The first e-mail was on Pex. Pex stands for Program EXploration and is a research project at Microsoft. According to the web page explaining the project it is designed to look at code, automatically generate unit tests, and in some cases it will even suggest bug fixes. Now I know that a lot of the research projects never make it out of the lab and into our hands but if this were to become available in the next version of Visual Studio it would really raise the bar for productivity. It would also mean that a lot of menial tasks (writing simple unit test cases) could be automated and would free up the humans to do what they do best, figuring out new ways to solve business problems.

The second e-mail was from a web site. Burried in the details was an offer for a free paperback book on peer code reviews. I had to read that twice, it seems there are lots of free e-books to be had but a real live dead trees book shipped to me, well I had to click on the link. I got taken to this page where there are lots of nice things written about the book. It looks like you can trade some of your personal information for a copy of the book. I have to admit that the nice statements about the book make me think that it is a very long list of reasons why I should buy some software so I decided not to order the book. It isn't that I don't think peer reviews are a good idea but that I really don't want to buy software. When we were doing peer reviews I don't know that we found a lot of bugs but just knowing that you were going to have to give the code to someone else and then defend why you did things a certain way made you think a lot harder about commenting your code, making sure it was designed well, and that you weren't doing any "hacks" just because you could.

=== Data shown ===
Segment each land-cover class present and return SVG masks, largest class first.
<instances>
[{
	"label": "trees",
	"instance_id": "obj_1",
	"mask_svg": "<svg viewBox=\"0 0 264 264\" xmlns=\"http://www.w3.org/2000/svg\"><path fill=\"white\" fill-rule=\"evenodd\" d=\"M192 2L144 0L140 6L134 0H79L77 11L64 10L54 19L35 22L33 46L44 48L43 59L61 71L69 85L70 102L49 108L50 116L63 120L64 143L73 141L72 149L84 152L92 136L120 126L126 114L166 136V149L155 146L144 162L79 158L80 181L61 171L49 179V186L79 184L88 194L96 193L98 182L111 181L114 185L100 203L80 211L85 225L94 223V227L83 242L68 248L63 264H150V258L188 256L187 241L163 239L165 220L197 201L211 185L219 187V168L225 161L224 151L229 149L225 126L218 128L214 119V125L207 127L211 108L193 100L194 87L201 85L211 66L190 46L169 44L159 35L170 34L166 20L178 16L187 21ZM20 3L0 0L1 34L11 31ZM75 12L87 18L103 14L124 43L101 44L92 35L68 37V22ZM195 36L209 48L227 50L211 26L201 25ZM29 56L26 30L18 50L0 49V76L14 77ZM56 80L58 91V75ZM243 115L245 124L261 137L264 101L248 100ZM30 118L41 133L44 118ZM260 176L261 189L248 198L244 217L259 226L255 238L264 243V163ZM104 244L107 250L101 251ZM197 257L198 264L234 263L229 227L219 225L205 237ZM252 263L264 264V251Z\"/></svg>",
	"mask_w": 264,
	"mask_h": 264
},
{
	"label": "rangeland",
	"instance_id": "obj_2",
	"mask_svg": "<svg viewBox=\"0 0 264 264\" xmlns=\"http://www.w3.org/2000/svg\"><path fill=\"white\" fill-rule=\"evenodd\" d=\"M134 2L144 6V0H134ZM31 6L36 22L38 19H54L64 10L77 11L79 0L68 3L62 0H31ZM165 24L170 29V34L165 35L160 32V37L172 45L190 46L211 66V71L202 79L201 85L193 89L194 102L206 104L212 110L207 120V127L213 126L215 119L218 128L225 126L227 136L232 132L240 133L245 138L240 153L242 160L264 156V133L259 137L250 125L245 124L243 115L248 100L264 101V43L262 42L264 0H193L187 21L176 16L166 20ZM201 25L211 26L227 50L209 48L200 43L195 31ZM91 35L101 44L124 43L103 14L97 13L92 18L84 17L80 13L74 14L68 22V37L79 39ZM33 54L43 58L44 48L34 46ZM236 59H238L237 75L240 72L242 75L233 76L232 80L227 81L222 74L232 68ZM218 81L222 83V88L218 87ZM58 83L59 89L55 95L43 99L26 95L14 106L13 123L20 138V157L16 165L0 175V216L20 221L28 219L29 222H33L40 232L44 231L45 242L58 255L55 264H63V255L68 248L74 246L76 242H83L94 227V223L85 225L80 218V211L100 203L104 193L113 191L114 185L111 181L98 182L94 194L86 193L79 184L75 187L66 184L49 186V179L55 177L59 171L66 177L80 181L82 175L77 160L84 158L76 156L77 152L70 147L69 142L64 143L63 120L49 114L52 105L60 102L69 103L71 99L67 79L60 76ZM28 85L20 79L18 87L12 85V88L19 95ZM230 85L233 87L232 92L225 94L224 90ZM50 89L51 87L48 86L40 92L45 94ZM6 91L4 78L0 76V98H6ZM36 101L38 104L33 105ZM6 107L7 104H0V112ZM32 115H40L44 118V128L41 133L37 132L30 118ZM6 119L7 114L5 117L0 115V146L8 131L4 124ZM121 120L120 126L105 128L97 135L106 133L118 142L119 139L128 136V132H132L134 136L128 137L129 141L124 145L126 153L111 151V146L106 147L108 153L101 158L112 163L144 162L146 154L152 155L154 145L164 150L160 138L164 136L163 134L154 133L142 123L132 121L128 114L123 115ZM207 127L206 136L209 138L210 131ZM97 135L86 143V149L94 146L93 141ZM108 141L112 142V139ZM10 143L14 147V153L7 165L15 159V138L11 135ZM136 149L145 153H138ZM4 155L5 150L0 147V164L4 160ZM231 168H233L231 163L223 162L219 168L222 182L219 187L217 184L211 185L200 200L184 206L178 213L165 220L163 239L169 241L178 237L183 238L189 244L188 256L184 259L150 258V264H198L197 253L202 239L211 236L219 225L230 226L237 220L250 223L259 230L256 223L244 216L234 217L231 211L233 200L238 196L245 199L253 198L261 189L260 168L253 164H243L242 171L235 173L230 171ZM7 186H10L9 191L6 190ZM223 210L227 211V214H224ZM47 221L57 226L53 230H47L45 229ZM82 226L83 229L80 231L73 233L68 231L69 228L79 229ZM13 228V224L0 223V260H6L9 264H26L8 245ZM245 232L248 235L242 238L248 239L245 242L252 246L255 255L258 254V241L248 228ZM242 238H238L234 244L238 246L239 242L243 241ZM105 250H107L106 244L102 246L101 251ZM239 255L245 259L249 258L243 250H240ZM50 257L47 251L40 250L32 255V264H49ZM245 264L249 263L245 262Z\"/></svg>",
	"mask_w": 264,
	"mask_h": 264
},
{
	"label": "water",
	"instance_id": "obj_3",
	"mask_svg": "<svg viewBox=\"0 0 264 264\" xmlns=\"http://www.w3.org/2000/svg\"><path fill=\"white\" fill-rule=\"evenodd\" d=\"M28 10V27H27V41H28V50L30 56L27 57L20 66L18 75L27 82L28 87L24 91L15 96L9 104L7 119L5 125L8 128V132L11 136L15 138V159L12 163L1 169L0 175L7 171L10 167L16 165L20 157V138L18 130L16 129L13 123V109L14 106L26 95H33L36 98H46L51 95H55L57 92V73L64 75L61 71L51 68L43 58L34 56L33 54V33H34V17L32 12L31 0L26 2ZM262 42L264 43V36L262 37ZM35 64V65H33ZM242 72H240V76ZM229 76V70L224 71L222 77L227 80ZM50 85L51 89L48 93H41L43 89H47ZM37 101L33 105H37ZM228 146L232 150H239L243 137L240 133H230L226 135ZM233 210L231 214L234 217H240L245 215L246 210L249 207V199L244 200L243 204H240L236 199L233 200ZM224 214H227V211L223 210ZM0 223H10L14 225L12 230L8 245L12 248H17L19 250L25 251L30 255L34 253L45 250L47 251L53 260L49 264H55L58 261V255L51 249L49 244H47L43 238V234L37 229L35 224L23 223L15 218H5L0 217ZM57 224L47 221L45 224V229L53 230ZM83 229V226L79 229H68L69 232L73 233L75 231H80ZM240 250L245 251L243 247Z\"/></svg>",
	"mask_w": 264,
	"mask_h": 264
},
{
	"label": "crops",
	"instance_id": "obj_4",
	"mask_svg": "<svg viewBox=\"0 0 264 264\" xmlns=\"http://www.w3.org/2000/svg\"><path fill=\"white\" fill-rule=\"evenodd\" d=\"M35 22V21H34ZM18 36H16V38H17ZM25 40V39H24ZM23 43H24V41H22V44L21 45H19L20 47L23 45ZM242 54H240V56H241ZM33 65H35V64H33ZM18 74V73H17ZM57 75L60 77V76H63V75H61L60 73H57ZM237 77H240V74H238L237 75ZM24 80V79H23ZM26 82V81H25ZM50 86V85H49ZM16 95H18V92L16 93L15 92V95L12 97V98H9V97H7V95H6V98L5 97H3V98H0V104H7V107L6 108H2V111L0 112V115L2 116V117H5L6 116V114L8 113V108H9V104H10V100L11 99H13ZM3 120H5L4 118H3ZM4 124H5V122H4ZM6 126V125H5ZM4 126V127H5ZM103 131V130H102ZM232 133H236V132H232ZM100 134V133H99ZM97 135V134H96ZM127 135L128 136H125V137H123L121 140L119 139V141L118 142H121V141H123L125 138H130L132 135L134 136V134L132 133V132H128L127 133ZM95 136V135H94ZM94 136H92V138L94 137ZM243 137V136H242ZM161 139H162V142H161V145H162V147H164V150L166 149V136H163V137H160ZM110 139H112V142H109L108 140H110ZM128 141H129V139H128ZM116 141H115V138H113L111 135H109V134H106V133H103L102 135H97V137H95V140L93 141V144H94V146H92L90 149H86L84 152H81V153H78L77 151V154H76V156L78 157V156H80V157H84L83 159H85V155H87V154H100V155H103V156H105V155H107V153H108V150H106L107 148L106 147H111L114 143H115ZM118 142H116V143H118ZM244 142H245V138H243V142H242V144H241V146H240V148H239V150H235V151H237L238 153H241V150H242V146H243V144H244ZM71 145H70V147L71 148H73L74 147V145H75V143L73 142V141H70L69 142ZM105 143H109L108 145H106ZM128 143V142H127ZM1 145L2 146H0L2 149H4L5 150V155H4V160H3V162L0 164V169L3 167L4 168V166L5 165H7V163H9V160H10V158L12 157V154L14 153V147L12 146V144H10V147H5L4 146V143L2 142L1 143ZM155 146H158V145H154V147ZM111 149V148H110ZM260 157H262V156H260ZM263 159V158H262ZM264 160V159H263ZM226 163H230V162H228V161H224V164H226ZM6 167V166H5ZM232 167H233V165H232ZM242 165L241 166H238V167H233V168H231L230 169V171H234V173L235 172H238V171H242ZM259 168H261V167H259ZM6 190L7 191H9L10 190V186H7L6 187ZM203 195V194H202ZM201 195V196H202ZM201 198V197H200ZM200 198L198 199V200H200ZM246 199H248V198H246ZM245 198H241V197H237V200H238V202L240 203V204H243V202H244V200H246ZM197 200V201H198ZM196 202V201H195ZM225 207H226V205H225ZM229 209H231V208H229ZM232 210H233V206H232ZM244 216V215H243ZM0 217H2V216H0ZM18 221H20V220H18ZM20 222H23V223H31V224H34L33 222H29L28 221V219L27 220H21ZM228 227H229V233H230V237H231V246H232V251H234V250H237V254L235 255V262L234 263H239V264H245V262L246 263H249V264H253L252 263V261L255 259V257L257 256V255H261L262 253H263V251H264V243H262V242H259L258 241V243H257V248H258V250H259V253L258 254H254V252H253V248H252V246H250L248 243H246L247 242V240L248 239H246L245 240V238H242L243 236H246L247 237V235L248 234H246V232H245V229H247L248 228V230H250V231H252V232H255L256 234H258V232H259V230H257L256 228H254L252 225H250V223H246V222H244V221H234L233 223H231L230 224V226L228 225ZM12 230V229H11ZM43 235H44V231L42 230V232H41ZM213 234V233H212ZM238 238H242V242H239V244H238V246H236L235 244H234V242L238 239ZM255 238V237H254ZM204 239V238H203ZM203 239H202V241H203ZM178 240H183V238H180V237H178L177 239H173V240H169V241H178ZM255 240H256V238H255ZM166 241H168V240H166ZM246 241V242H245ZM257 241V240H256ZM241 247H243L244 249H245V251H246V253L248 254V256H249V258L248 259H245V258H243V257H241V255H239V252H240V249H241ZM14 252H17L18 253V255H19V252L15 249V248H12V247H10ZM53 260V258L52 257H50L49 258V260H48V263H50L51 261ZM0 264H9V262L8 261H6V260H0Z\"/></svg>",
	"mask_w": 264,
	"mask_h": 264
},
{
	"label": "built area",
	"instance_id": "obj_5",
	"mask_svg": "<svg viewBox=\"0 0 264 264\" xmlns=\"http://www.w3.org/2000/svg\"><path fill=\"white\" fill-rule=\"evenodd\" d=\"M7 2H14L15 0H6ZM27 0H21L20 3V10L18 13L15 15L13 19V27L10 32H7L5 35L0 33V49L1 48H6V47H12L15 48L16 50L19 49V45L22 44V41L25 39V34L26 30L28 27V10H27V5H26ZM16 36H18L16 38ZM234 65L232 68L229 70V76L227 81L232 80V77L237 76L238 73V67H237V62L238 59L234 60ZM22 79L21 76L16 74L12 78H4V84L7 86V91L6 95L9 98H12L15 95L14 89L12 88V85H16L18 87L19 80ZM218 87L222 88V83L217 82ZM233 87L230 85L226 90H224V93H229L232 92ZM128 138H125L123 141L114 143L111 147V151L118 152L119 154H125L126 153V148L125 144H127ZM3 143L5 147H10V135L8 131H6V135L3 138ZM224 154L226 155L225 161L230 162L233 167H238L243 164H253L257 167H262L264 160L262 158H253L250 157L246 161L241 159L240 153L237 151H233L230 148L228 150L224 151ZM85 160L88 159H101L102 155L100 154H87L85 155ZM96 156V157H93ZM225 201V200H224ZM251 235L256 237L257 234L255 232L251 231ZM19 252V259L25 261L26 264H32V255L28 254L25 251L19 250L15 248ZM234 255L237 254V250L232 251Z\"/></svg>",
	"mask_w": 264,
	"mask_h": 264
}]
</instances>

=== Work to complete ===
According to the blog excerpt, what does Pex stand for? The records are separate material, unrelated to the blog excerpt.

=== Result for this task ===
Program EXploration